Request: The finished copy must match the records exactly, except that it contains no pictures.

Supplied data:
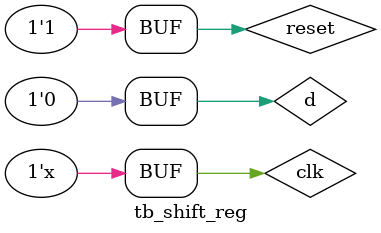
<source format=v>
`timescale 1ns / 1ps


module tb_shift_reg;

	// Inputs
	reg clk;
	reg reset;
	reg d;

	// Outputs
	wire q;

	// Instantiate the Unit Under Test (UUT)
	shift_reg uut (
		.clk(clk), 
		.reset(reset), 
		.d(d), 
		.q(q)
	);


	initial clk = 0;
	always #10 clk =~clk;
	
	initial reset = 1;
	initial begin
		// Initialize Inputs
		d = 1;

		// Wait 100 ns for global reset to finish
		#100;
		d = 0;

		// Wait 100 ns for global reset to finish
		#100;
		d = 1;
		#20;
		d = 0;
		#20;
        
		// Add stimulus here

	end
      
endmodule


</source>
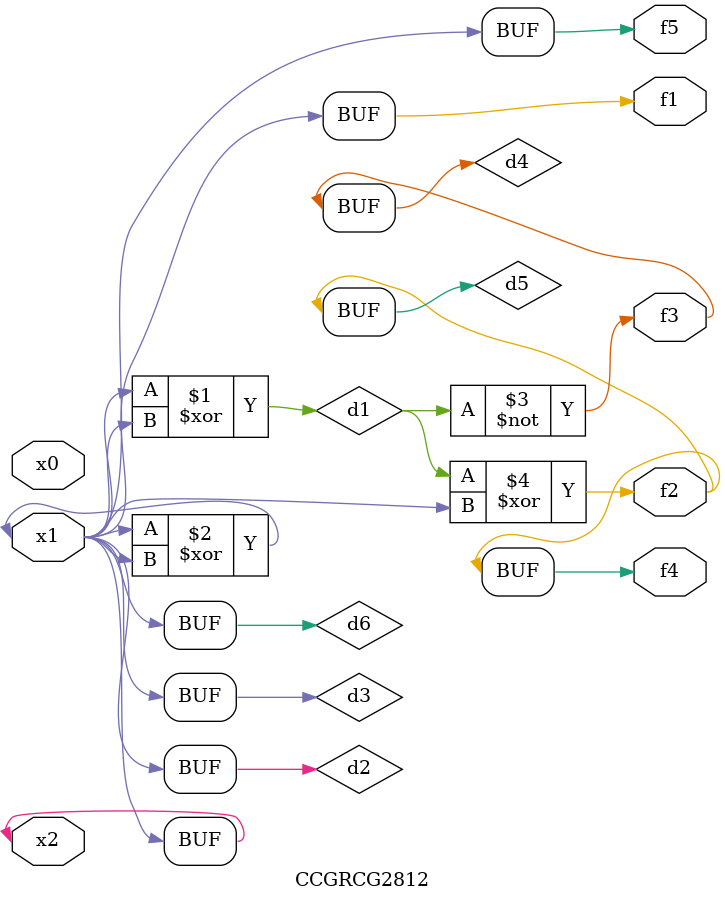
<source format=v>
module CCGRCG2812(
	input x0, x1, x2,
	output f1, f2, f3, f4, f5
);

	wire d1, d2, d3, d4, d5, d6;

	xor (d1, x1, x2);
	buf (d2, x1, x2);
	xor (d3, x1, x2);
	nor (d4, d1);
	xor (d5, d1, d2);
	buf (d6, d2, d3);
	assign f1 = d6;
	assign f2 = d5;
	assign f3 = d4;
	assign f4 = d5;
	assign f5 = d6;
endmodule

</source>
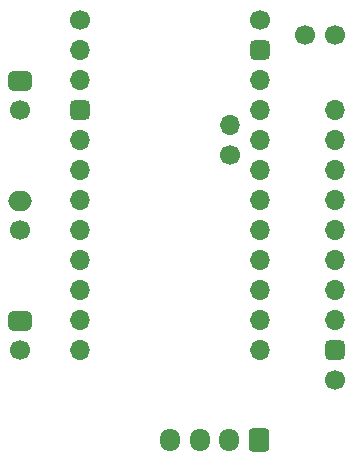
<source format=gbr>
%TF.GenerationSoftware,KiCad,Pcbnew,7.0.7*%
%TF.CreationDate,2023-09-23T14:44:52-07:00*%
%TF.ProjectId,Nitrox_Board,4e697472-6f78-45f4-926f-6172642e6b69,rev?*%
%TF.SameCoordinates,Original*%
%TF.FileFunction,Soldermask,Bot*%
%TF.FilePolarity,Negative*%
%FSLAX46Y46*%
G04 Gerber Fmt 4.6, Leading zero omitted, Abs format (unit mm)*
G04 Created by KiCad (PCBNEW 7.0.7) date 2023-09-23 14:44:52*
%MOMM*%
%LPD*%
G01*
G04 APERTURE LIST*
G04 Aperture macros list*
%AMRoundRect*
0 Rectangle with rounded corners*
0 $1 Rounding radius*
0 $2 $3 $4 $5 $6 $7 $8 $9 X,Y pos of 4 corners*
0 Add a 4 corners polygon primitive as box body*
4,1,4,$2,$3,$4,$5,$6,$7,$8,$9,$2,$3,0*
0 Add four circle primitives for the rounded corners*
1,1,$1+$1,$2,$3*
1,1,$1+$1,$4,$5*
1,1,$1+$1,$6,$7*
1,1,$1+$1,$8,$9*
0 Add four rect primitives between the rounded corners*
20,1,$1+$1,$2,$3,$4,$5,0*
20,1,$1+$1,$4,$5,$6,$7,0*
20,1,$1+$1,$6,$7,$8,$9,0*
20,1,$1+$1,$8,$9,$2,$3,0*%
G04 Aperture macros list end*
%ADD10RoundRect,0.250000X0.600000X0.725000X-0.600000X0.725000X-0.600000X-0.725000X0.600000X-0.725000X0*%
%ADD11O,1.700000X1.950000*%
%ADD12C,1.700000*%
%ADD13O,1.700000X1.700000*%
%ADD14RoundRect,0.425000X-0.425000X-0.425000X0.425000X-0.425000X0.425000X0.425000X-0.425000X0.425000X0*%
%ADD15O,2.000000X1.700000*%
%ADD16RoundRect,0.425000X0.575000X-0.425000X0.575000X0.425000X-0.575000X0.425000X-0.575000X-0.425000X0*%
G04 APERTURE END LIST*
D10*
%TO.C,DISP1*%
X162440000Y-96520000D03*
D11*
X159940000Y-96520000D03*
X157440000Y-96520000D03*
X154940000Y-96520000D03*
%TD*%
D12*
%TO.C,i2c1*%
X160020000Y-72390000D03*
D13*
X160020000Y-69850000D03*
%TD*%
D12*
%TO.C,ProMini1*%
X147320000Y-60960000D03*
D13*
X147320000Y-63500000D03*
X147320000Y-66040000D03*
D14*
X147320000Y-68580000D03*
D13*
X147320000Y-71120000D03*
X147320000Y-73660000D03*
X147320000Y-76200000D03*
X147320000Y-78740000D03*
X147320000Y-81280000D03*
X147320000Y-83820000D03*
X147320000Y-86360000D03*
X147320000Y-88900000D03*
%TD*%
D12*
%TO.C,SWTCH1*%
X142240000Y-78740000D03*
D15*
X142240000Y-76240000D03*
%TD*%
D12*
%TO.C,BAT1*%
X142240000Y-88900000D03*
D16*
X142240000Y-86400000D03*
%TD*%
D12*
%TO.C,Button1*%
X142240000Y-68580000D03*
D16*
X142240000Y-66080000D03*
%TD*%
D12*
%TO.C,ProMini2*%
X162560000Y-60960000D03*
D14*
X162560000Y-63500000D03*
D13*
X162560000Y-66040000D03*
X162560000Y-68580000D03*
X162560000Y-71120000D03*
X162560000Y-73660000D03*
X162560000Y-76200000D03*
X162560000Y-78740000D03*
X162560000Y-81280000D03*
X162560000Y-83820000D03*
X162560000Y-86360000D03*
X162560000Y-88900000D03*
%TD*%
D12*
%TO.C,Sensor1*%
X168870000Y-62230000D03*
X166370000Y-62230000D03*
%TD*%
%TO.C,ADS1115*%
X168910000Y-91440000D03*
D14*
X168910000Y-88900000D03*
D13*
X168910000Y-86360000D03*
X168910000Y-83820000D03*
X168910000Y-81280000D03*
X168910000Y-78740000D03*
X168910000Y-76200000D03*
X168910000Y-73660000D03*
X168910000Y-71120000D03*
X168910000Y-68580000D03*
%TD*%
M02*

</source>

Solution for this problem:
<source format=v>
`timescale 1ns / 1ps


module tb_shift_reg;

	// Inputs
	reg clk;
	reg reset;
	reg d;

	// Outputs
	wire q;

	// Instantiate the Unit Under Test (UUT)
	shift_reg uut (
		.clk(clk), 
		.reset(reset), 
		.d(d), 
		.q(q)
	);


	initial clk = 0;
	always #10 clk =~clk;
	
	initial reset = 1;
	initial begin
		// Initialize Inputs
		d = 1;

		// Wait 100 ns for global reset to finish
		#100;
		d = 0;

		// Wait 100 ns for global reset to finish
		#100;
		d = 1;
		#20;
		d = 0;
		#20;
        
		// Add stimulus here

	end
      
endmodule


</source>
<source format=v>
module CCGRCG2812(
	input x0, x1, x2,
	output f1, f2, f3, f4, f5
);

	wire d1, d2, d3, d4, d5, d6;

	xor (d1, x1, x2);
	buf (d2, x1, x2);
	xor (d3, x1, x2);
	nor (d4, d1);
	xor (d5, d1, d2);
	buf (d6, d2, d3);
	assign f1 = d6;
	assign f2 = d5;
	assign f3 = d4;
	assign f4 = d5;
	assign f5 = d6;
endmodule

</source>
<source format=gbr>
%TF.GenerationSoftware,KiCad,Pcbnew,7.0.7*%
%TF.CreationDate,2023-09-23T14:44:52-07:00*%
%TF.ProjectId,Nitrox_Board,4e697472-6f78-45f4-926f-6172642e6b69,rev?*%
%TF.SameCoordinates,Original*%
%TF.FileFunction,Soldermask,Bot*%
%TF.FilePolarity,Negative*%
%FSLAX46Y46*%
G04 Gerber Fmt 4.6, Leading zero omitted, Abs format (unit mm)*
G04 Created by KiCad (PCBNEW 7.0.7) date 2023-09-23 14:44:52*
%MOMM*%
%LPD*%
G01*
G04 APERTURE LIST*
G04 Aperture macros list*
%AMRoundRect*
0 Rectangle with rounded corners*
0 $1 Rounding radius*
0 $2 $3 $4 $5 $6 $7 $8 $9 X,Y pos of 4 corners*
0 Add a 4 corners polygon primitive as box body*
4,1,4,$2,$3,$4,$5,$6,$7,$8,$9,$2,$3,0*
0 Add four circle primitives for the rounded corners*
1,1,$1+$1,$2,$3*
1,1,$1+$1,$4,$5*
1,1,$1+$1,$6,$7*
1,1,$1+$1,$8,$9*
0 Add four rect primitives between the rounded corners*
20,1,$1+$1,$2,$3,$4,$5,0*
20,1,$1+$1,$4,$5,$6,$7,0*
20,1,$1+$1,$6,$7,$8,$9,0*
20,1,$1+$1,$8,$9,$2,$3,0*%
G04 Aperture macros list end*
%ADD10RoundRect,0.250000X0.600000X0.725000X-0.600000X0.725000X-0.600000X-0.725000X0.600000X-0.725000X0*%
%ADD11O,1.700000X1.950000*%
%ADD12C,1.700000*%
%ADD13O,1.700000X1.700000*%
%ADD14RoundRect,0.425000X-0.425000X-0.425000X0.425000X-0.425000X0.425000X0.425000X-0.425000X0.425000X0*%
%ADD15O,2.000000X1.700000*%
%ADD16RoundRect,0.425000X0.575000X-0.425000X0.575000X0.425000X-0.575000X0.425000X-0.575000X-0.425000X0*%
G04 APERTURE END LIST*
D10*
%TO.C,DISP1*%
X162440000Y-96520000D03*
D11*
X159940000Y-96520000D03*
X157440000Y-96520000D03*
X154940000Y-96520000D03*
%TD*%
D12*
%TO.C,i2c1*%
X160020000Y-72390000D03*
D13*
X160020000Y-69850000D03*
%TD*%
D12*
%TO.C,ProMini1*%
X147320000Y-60960000D03*
D13*
X147320000Y-63500000D03*
X147320000Y-66040000D03*
D14*
X147320000Y-68580000D03*
D13*
X147320000Y-71120000D03*
X147320000Y-73660000D03*
X147320000Y-76200000D03*
X147320000Y-78740000D03*
X147320000Y-81280000D03*
X147320000Y-83820000D03*
X147320000Y-86360000D03*
X147320000Y-88900000D03*
%TD*%
D12*
%TO.C,SWTCH1*%
X142240000Y-78740000D03*
D15*
X142240000Y-76240000D03*
%TD*%
D12*
%TO.C,BAT1*%
X142240000Y-88900000D03*
D16*
X142240000Y-86400000D03*
%TD*%
D12*
%TO.C,Button1*%
X142240000Y-68580000D03*
D16*
X142240000Y-66080000D03*
%TD*%
D12*
%TO.C,ProMini2*%
X162560000Y-60960000D03*
D14*
X162560000Y-63500000D03*
D13*
X162560000Y-66040000D03*
X162560000Y-68580000D03*
X162560000Y-71120000D03*
X162560000Y-73660000D03*
X162560000Y-76200000D03*
X162560000Y-78740000D03*
X162560000Y-81280000D03*
X162560000Y-83820000D03*
X162560000Y-86360000D03*
X162560000Y-88900000D03*
%TD*%
D12*
%TO.C,Sensor1*%
X168870000Y-62230000D03*
X166370000Y-62230000D03*
%TD*%
%TO.C,ADS1115*%
X168910000Y-91440000D03*
D14*
X168910000Y-88900000D03*
D13*
X168910000Y-86360000D03*
X168910000Y-83820000D03*
X168910000Y-81280000D03*
X168910000Y-78740000D03*
X168910000Y-76200000D03*
X168910000Y-73660000D03*
X168910000Y-71120000D03*
X168910000Y-68580000D03*
%TD*%
M02*

</source>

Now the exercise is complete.